King James Bible

Four hundred years and
still shaping history
"Thy word is a lamp unto my feet, and a light unto my path" (Psalm 119:105)

t is now four hundred years since the King James Bible was first published and yet the Bible has the distinction of being the best known and least understood book in the world. After four centuries its story is one of talented translators, of political intrigue and intense arguments over the revision of its text.

It is impossible to overstate the importance and influence of the King James Bible in the English speaking world. In 2009 America’s new president took the presidential oath of office on a copy of the King James Bible. It was the same Bible that had been used by Abraham Lincoln in 1861. Similarly twentieth century presidents like Dwight Eisenhower, Jimmy Carter, and George Bush Senior chose to take their oath on an earlier copy of the King James Bible.

The 1769 version of the Bible was similarly honored in the United Kingdom. In 1953 during the coronation year of Queen Elizabeth II the queen commanded that a copy of the King James Bible be given to every child born in Britain that year.

King James Bible Being the only book in the world with over a billion copies in print the King James Version of the Bible is the most celebrated book in the English speaking world. In other religious traditions it is the original language that is honored. In the Islamic world for instance many Muslims memorize the entire Qur’an even though for many their first language is not Arabic. Protestant Christians however place the emphasis on understanding the meaning of the words rather than committing the words to memory.

In the century before 1611 at the time of the reformation Protestants fought against being subordinated to the doctrine of the church. Instead new churches were formed which nurtured the individual believer’s understanding of the Bible under the guidance of the Holy Spirit. The resurgence of this doctrine in the late sixteenth century, together with the ability of printers to make books available to an increasingly literate public led to translations of the Bible into all of Europe’s languages. In the case of English, in the century after the reformation, it was the King James Bible that succeeded.

Generations of people have learnt the Christian morals of human relationships taught in the Bible and in turn this has shaped our society. The contents of the Bible reflect the politics and intrigue of life over two thousand years ago and yet with each cycle of the generations it is as though life is destined to repeat its mistakes over and over again. People still lust for power and influence and still there are those that would tear it down in the name of religion. The only certainty is the struggle between good and evil will continue its quest until the end times.

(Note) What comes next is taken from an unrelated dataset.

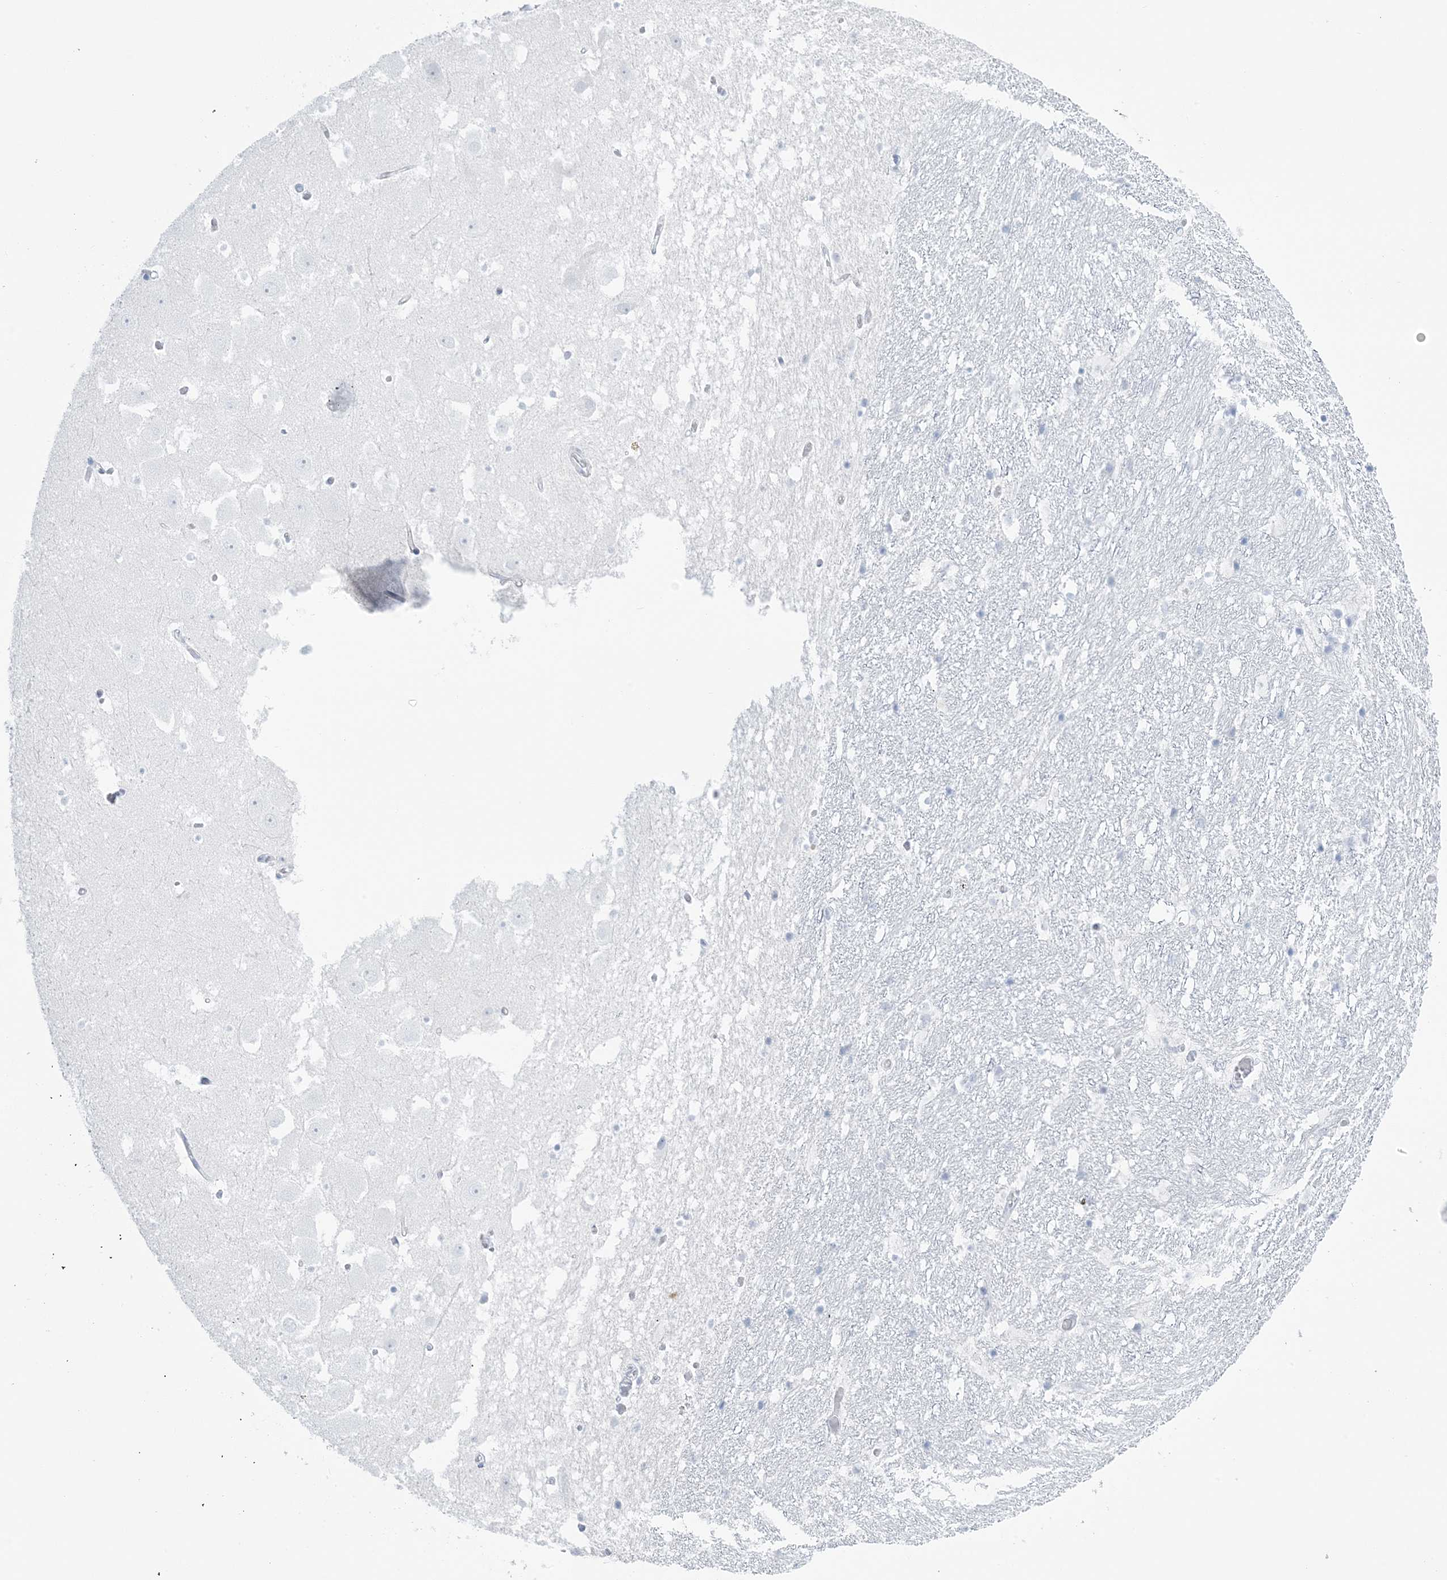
{"staining": {"intensity": "negative", "quantity": "none", "location": "none"}, "tissue": "hippocampus", "cell_type": "Glial cells", "image_type": "normal", "snomed": [{"axis": "morphology", "description": "Normal tissue, NOS"}, {"axis": "topography", "description": "Hippocampus"}], "caption": "DAB immunohistochemical staining of normal hippocampus shows no significant expression in glial cells. (DAB immunohistochemistry (IHC), high magnification).", "gene": "AGXT", "patient": {"sex": "female", "age": 52}}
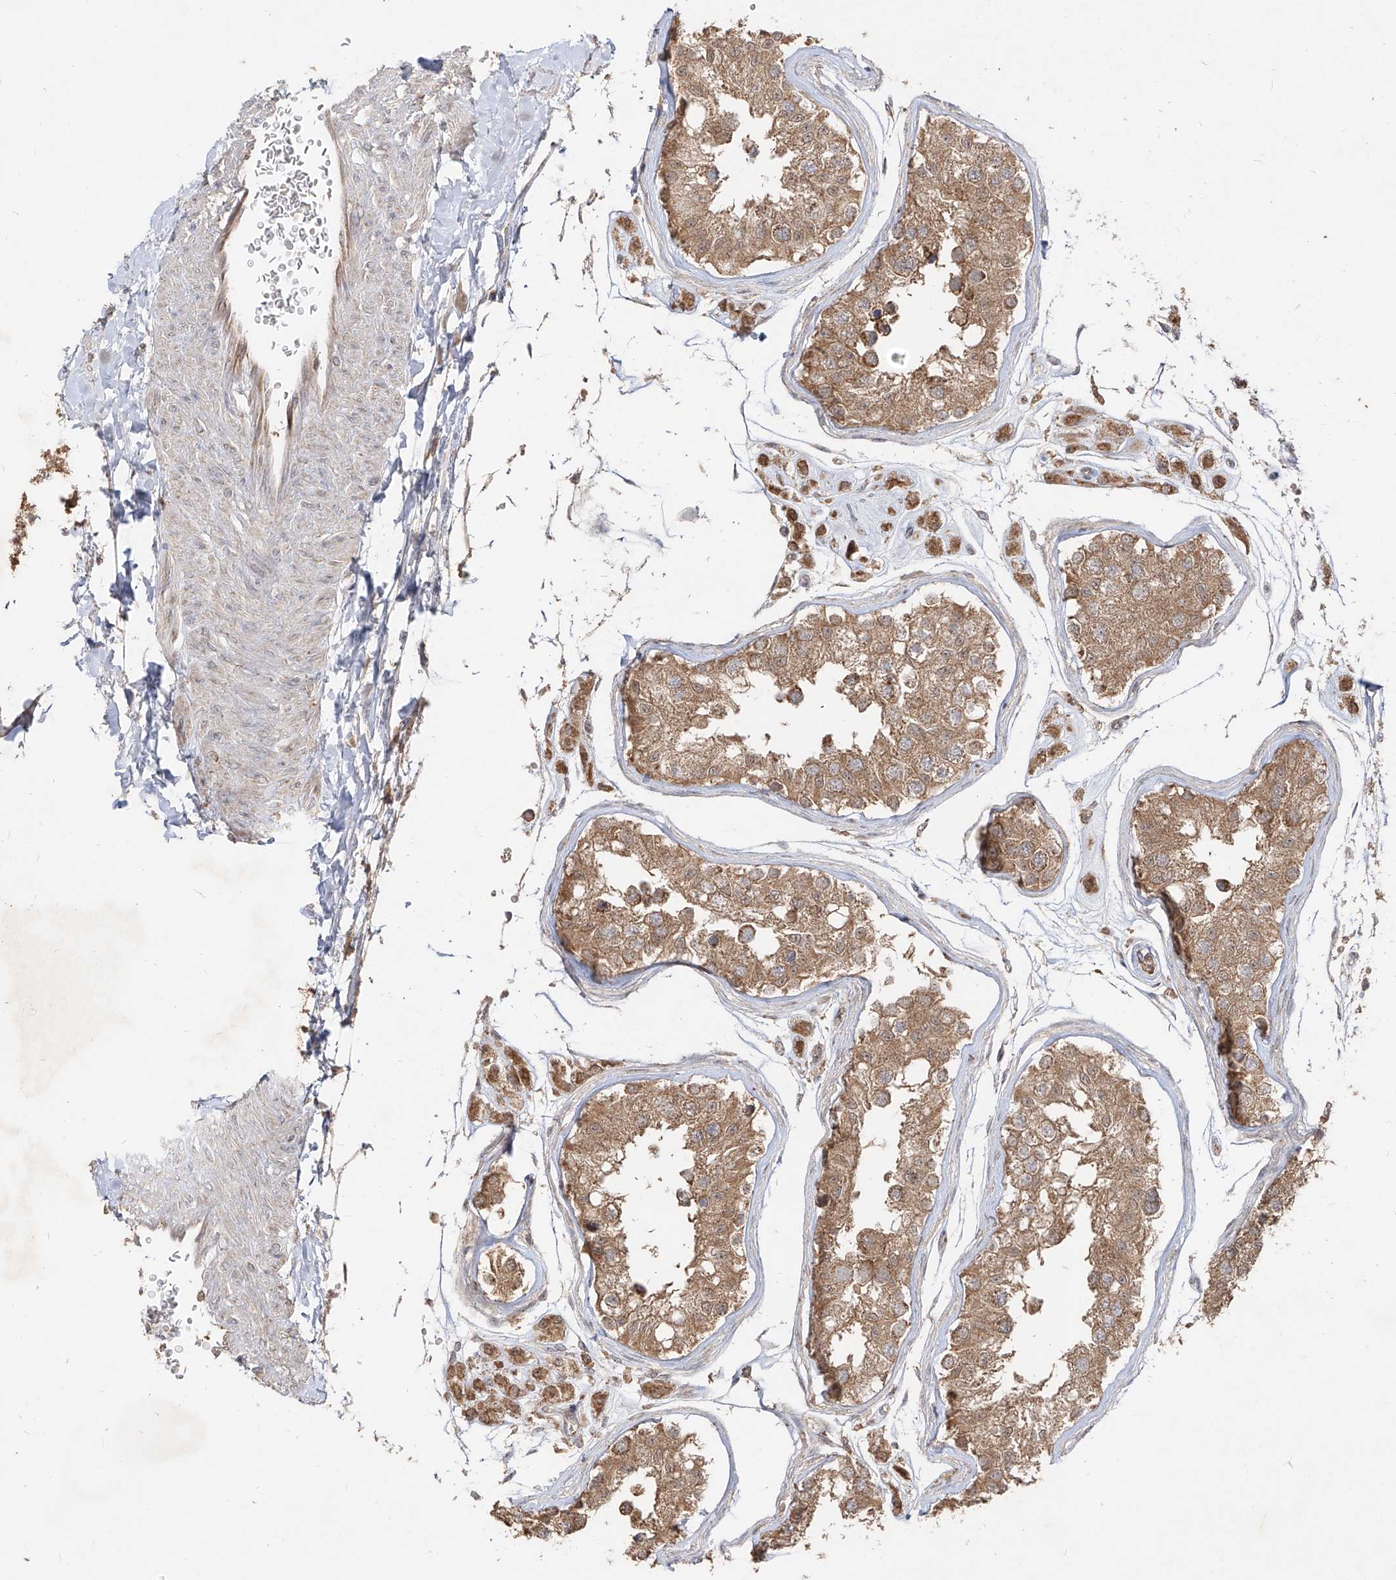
{"staining": {"intensity": "moderate", "quantity": ">75%", "location": "cytoplasmic/membranous"}, "tissue": "testis", "cell_type": "Cells in seminiferous ducts", "image_type": "normal", "snomed": [{"axis": "morphology", "description": "Normal tissue, NOS"}, {"axis": "morphology", "description": "Adenocarcinoma, metastatic, NOS"}, {"axis": "topography", "description": "Testis"}], "caption": "Moderate cytoplasmic/membranous positivity for a protein is appreciated in about >75% of cells in seminiferous ducts of benign testis using immunohistochemistry.", "gene": "AIM2", "patient": {"sex": "male", "age": 26}}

What does the future hold? The book of Revelation paints a harsh picture for those who have not accepted Jesus into their lives. Despite the Bible’s warnings against false prophets and trying to predict when the second coming of Jesus will take place many Christians today are preoccupied with the prediction of when the prophesy will be fullfilled.

The King James Bible has known both the height of respect and lows of criticism. Despite all this it has endured to become a part of the history and culture of countries the world over. It is known today by millions as the Authorized Version and the cornerstone of Christianity.